A new report, I'd Blush If I Could: Closing Gender Divides in Digital Skills through Education, from the United Nations Educational, Scientific and Cultural Organization (UNESCO) looks at the ways in which artificial intelligence - particularly the kind that is becoming ubiquitous in many homes and lives, like Alexa - reinforces existing gender bias.
According to a summary from TIME, AI Voice Assistants Reinforce Gender Biases, U.N. Report Says, "The new report...looks at the impact of having female voice assistants, from Amazon’s Alexa to Apple’s Siri, projected in a way that suggests that women are 'subservient and tolerant of poor treatment.' The report takes its title from the response Siri used to give when a human told her, 'Hey Siri, you’re a b-tch.'”
Uhm. Did you know that Siri was programmed to answer that question?
That reveals exactly who has a seat at the development table. Tech bros only, thank you very much. Casual misogyny is the air they breath. Sometimes, as in this case, that misogyny becomes visible.
Which gives us a chance to do something about it.
Research has long shown that unconscious bias is rampant and replicated in environments that lack diversity. In this case, we're talking about men making decisions for everyone and forgetting about women. (And, just in case the subtext is not 100% clear, the same thing happens in legislatures that are dominated by men, as the Wyoming Legislature still is.)
Another gendered tech example is this: You can use google maps or waze or any one of a number of types of mapping software to tell you about weather and traffic and distance. But you cannot easily look up which routes are safest after dark or which ones have the most streetlights. If women were driving how tech is built, if we had a seat at that design table, perhaps that feature would be built into every map.
We're sure that you can think of myriad examples - and we'd love to hear about them. (One comes readily to mind, and we've mentioned it before: State sales tax exemptions don't take into account tampons and pads even though women of childbearing age generally have a period every month. And SNAP and Medicaid don't cover those products either. The absence of these products serves as a little reminder that the state statute was written by men, for men. But we digress.)

◆ **WHAT YOU NEED TO DO**:
1. According to the passage on gender bias in technology, which legislature is still dominated by men?
2. Pick up the passage on gender bias in technology after its last sentence and continue writing it.
The records that come next are from a separate source.

◆ **MATERIAL PROVIDED**:
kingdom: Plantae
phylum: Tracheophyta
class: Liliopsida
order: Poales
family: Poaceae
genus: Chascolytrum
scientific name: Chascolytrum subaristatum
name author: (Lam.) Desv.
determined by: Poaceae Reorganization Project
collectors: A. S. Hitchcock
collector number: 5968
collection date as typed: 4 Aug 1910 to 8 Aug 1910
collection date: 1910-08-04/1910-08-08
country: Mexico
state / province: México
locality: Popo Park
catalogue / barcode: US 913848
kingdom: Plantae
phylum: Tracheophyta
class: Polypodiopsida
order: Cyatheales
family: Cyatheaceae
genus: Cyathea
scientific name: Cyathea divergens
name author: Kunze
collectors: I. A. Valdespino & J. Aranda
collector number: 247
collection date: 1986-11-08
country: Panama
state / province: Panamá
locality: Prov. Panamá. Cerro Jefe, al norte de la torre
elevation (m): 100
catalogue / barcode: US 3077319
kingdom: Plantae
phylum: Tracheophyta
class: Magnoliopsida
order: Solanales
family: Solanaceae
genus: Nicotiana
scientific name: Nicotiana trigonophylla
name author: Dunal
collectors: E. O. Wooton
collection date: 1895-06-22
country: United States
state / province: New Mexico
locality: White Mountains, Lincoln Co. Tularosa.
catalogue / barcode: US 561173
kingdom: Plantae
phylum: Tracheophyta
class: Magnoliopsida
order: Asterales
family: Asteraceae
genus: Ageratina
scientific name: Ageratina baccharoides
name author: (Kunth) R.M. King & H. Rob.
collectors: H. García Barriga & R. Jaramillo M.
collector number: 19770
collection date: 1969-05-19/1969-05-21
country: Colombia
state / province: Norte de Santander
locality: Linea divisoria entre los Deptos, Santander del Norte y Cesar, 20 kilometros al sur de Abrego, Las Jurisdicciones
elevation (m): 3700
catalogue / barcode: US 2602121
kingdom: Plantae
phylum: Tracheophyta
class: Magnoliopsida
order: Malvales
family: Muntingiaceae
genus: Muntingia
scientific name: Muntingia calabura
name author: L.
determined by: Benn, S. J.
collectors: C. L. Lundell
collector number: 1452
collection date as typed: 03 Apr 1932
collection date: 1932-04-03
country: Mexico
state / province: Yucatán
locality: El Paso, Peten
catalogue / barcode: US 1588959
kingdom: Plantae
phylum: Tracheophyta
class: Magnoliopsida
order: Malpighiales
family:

◆ **ACTIVITY ANSWERS**:
1. The Wyoming Legislature.

2.
The same is true for any monolithic team - whether they lack women or people of color or people who work for a living or disability advocates. Diversifying the voices at the table will continue to improve our communities for everyone.
We're loving this twitter thread by Holly Scott-Gardner, a blind disability-rights advocate, who talks about the experience of maintaining privacy while taking a pregnancy test as a blind woman. Brought us right around to all the things we take for granted.
We're also appreciative of a younger woman of color who worked as a waitress before coming to Congress. When she advocates for a living wage, harassment-free workplaces, and a remedy to the gender wage gap, she speaks from experience. "We need to be paid a stable enough wage to reject sexual harassment, to say, 'I'm not going to take that degrading shift,'" she said, adding, "We shouldn't have to work 80-hour weeks so that our kids can have a meal at lunch -- that's not the way it should be."
We can't say enough about what has happened in the Nevada Legislature which is now majority female. “I think a good example is when we’re talking about health care,” [State Sen. Melanie Scheible, D-Las Vegas] said. “Everybody cares about having access to affordable health care, and when you have more women in the room … people are more willing to talk about contraceptives and mammograms and screening for breast cancer. Not because men aren’t aware of them or don’t think of them, it just kind of changes the tone of the conversation.”